### Problem to solve
Wherever the word "this" occurs in the lines below, copy the whole line.

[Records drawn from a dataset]
== Segment start ==

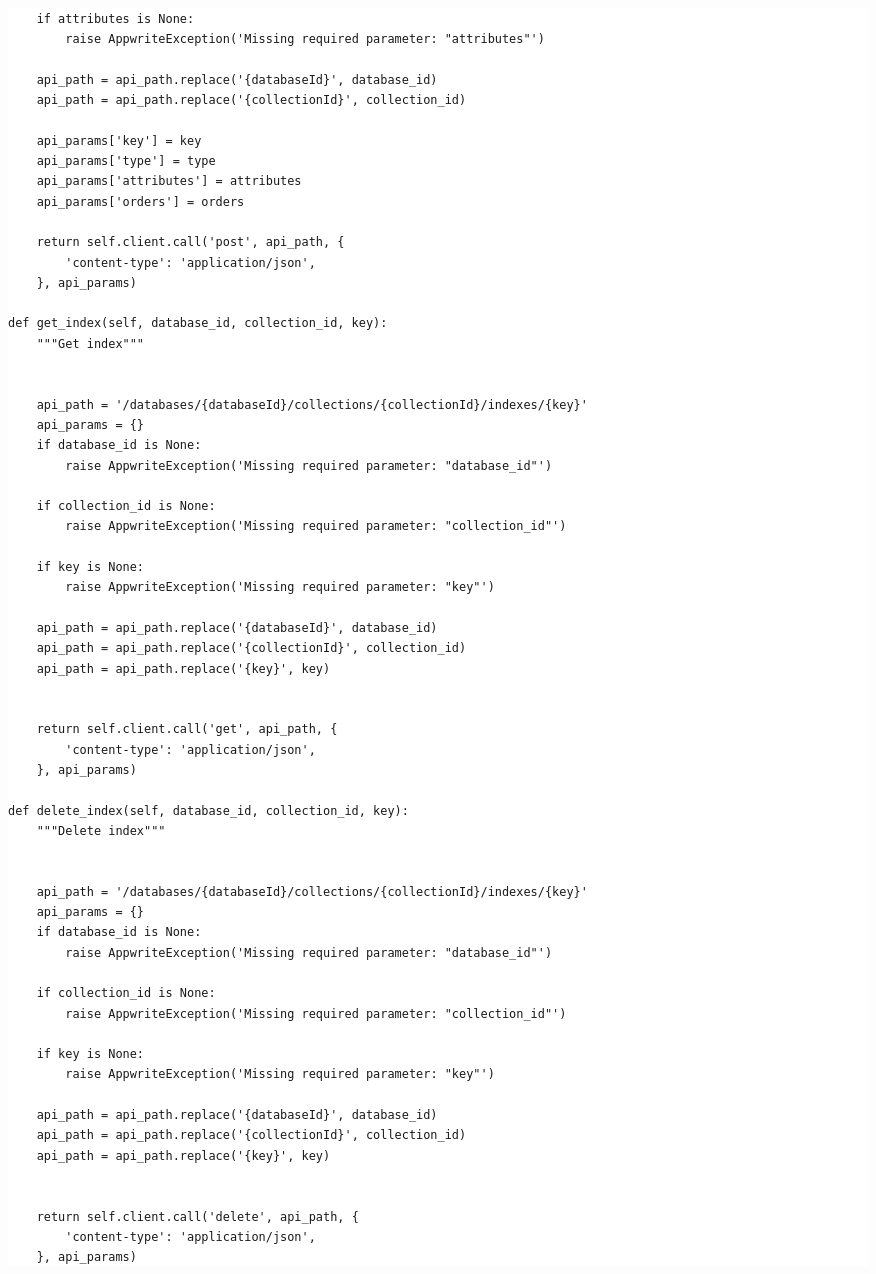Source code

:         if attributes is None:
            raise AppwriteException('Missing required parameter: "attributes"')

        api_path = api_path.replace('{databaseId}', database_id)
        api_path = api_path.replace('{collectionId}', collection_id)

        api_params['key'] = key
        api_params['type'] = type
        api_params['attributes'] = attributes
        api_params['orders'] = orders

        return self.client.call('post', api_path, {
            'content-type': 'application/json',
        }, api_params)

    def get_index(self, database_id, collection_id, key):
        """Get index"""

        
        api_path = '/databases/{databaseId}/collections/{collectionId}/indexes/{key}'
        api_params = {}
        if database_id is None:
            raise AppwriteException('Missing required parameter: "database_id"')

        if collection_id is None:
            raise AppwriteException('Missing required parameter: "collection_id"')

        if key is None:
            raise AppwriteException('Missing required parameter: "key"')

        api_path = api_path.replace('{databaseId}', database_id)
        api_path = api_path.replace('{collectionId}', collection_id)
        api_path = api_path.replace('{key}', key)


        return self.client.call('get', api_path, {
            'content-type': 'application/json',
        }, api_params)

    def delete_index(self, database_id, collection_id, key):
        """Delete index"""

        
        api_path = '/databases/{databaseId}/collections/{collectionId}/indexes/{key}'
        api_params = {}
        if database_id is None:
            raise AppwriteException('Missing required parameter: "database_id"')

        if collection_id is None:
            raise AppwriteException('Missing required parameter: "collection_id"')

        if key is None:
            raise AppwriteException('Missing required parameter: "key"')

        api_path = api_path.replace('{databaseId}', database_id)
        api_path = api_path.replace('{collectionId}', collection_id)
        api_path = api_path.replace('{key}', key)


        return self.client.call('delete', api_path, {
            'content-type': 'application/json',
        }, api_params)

== Segment end ==
== Segment start ==

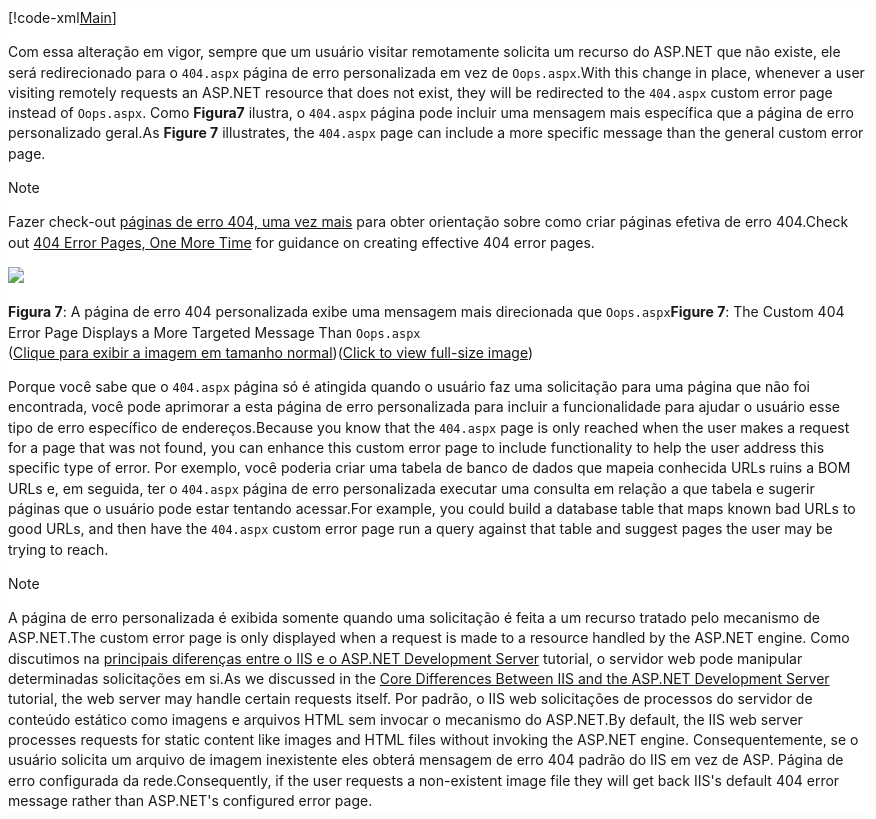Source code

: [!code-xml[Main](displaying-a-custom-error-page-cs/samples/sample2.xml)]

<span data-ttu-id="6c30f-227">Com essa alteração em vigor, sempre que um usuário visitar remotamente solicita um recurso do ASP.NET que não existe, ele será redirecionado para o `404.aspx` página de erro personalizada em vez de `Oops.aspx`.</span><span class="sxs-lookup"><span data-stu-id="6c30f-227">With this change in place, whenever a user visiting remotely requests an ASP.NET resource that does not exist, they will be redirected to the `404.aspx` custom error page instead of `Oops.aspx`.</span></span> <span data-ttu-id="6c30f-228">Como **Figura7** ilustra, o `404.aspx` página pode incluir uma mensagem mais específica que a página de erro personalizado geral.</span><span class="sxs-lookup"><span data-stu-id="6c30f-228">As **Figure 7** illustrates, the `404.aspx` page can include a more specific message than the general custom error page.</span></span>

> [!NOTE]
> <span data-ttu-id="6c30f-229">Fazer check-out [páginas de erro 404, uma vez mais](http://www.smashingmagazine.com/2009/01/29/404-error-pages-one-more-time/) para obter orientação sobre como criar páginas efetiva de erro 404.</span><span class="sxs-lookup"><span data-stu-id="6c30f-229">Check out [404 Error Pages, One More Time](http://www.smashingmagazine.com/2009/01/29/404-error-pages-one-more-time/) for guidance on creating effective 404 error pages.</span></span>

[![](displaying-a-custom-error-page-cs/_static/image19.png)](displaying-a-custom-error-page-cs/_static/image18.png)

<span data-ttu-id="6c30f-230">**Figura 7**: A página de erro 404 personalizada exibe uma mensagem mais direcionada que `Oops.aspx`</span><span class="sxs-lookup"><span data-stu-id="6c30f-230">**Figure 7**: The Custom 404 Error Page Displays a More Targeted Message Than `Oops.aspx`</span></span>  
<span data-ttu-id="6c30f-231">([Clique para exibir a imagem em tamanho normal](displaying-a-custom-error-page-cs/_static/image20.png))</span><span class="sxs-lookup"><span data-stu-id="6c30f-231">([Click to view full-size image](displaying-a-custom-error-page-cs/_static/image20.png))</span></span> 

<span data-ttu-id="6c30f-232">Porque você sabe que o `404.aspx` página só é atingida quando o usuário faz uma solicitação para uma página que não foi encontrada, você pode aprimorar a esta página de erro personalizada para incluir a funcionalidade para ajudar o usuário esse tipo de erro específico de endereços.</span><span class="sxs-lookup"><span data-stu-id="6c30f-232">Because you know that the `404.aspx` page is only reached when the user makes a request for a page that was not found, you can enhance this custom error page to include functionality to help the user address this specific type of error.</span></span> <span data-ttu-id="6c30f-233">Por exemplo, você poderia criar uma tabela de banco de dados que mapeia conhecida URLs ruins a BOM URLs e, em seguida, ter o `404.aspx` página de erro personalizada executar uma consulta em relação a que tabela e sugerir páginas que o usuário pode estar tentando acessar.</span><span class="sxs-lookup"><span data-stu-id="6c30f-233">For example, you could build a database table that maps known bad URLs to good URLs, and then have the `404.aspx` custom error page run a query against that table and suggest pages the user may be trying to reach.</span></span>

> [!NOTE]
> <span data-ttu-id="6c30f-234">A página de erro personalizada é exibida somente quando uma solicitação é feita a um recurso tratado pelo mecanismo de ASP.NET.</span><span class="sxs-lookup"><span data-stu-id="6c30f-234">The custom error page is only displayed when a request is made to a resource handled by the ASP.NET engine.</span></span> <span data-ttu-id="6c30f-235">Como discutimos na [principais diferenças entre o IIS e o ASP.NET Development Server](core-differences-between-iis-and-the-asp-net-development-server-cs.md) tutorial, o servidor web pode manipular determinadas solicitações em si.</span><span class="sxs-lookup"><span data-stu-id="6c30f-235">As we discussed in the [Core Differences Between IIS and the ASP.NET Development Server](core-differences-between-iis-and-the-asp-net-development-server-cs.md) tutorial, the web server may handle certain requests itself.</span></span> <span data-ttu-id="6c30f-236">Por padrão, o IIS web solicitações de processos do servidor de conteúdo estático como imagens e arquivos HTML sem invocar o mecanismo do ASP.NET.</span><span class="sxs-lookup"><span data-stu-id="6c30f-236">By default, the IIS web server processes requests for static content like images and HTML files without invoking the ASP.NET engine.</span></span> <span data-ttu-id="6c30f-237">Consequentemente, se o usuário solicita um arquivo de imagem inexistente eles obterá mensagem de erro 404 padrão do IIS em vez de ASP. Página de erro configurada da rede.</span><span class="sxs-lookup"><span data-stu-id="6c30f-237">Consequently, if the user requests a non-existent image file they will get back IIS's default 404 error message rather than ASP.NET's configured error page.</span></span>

== Segment end ==

### Solved exercise
<span data-ttu-id="6c30f-227">Com essa alteração em vigor, sempre que um usuário visitar remotamente solicita um recurso do ASP.NET que não existe, ele será redirecionado para o `404.aspx` página de erro personalizada em vez de `Oops.aspx`.</span><span class="sxs-lookup"><span data-stu-id="6c30f-227">With this change in place, whenever a user visiting remotely requests an ASP.NET resource that does not exist, they will be redirected to the `404.aspx` custom error page instead of `Oops.aspx`.</span></span> <span data-ttu-id="6c30f-228">Como **Figura7** ilustra, o `404.aspx` página pode incluir uma mensagem mais específica que a página de erro personalizado geral.</span><span class="sxs-lookup"><span data-stu-id="6c30f-228">As **Figure 7** illustrates, the `404.aspx` page can include a more specific message than the general custom error page.</span></span>
<span data-ttu-id="6c30f-232">Porque você sabe que o `404.aspx` página só é atingida quando o usuário faz uma solicitação para uma página que não foi encontrada, você pode aprimorar a esta página de erro personalizada para incluir a funcionalidade para ajudar o usuário esse tipo de erro específico de endereços.</span><span class="sxs-lookup"><span data-stu-id="6c30f-232">Because you know that the `404.aspx` page is only reached when the user makes a request for a page that was not found, you can enhance this custom error page to include functionality to help the user address this specific type of error.</span></span> <span data-ttu-id="6c30f-233">Por exemplo, você poderia criar uma tabela de banco de dados que mapeia conhecida URLs ruins a BOM URLs e, em seguida, ter o `404.aspx` página de erro personalizada executar uma consulta em relação a que tabela e sugerir páginas que o usuário pode estar tentando acessar.</span><span class="sxs-lookup"><span data-stu-id="6c30f-233">For example, you could build a database table that maps known bad URLs to good URLs, and then have the `404.aspx` custom error page run a query against that table and suggest pages the user may be trying to reach.</span></span>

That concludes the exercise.